So you might have thought the right thing to do was note it had been
stopped immediately, possibly warn the user, and not try to continue it
again without further user action? Is that easy? Can we pin down
"immediately" well enough? Clearly there's a race in the real world
where the programme could get SIGTTIN at any time, but in the general
case (i.e. where a background process got SIGTTIN when the foreground
was doing something irrelevant) you clearly *don't* want it to continue
In that case the difference between 5.0.7 and 5.0.8 becomes
basically moot (it's different but in a sane fashion).
Do we even understand what the loop with SIGCONT is doing for us? Under
what circumstances would this help? Some (other sort of) race where
something else (what? Not zsh and not the process that's suspended)

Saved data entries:
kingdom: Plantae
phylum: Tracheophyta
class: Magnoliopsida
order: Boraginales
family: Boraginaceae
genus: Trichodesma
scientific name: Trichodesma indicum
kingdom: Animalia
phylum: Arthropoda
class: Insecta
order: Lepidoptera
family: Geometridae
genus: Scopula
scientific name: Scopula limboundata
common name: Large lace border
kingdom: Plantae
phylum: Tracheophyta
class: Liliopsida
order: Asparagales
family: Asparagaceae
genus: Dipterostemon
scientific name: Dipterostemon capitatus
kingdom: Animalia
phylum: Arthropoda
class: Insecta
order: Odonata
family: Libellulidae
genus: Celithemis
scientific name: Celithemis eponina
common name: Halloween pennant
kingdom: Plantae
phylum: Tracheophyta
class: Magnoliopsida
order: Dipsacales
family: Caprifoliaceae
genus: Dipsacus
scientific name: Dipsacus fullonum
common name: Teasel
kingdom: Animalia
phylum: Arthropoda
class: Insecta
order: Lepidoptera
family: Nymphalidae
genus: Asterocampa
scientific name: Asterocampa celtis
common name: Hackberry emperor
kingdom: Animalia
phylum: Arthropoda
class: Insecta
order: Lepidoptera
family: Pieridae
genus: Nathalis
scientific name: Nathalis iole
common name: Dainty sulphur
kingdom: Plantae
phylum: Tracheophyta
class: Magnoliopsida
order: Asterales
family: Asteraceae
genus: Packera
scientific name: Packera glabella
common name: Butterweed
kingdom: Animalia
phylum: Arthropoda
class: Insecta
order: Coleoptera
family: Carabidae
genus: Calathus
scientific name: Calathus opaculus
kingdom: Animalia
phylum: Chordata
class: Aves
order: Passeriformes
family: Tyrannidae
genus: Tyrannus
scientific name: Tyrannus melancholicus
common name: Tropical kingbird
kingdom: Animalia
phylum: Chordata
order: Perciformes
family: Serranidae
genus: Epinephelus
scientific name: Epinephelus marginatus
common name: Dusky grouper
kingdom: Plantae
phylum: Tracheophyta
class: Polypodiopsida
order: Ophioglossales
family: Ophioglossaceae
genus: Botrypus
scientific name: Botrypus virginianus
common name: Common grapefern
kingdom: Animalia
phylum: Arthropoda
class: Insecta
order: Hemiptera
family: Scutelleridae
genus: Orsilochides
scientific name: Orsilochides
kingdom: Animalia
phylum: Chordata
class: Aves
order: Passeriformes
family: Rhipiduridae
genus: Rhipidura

■ Questions to answer ■
a) In the message about zsh and SIGTTIN, which signal does the writer say a program could receive at any time?
b) Pick up the message about zsh and SIGTTIN at the point where it stops, and keep writing it.

■ Written answers ■
a) SIGTTIN

b)
takes a while to get going, so the SIGCONT only succeeds after a few
> - wait %1" -
> bin_fg() calls zwaitjob() which does NOT do kill(pid, SIGCONT) instead
> simply blocking forever waiting for a SIGCHLD that will never arrive.
Hmm... I can't think of a good reason from the user point of view why
this should behave differently. It just seems confusing. It's
certainly not documented as a zsh feature, is it?
> - "wait" -
> bin_fg() goes into a loop calling zwaitjob() on every entry in the job
> table; i.e., identical to "wait %1" repeated for every job number.
In which case I think the same reaction arises.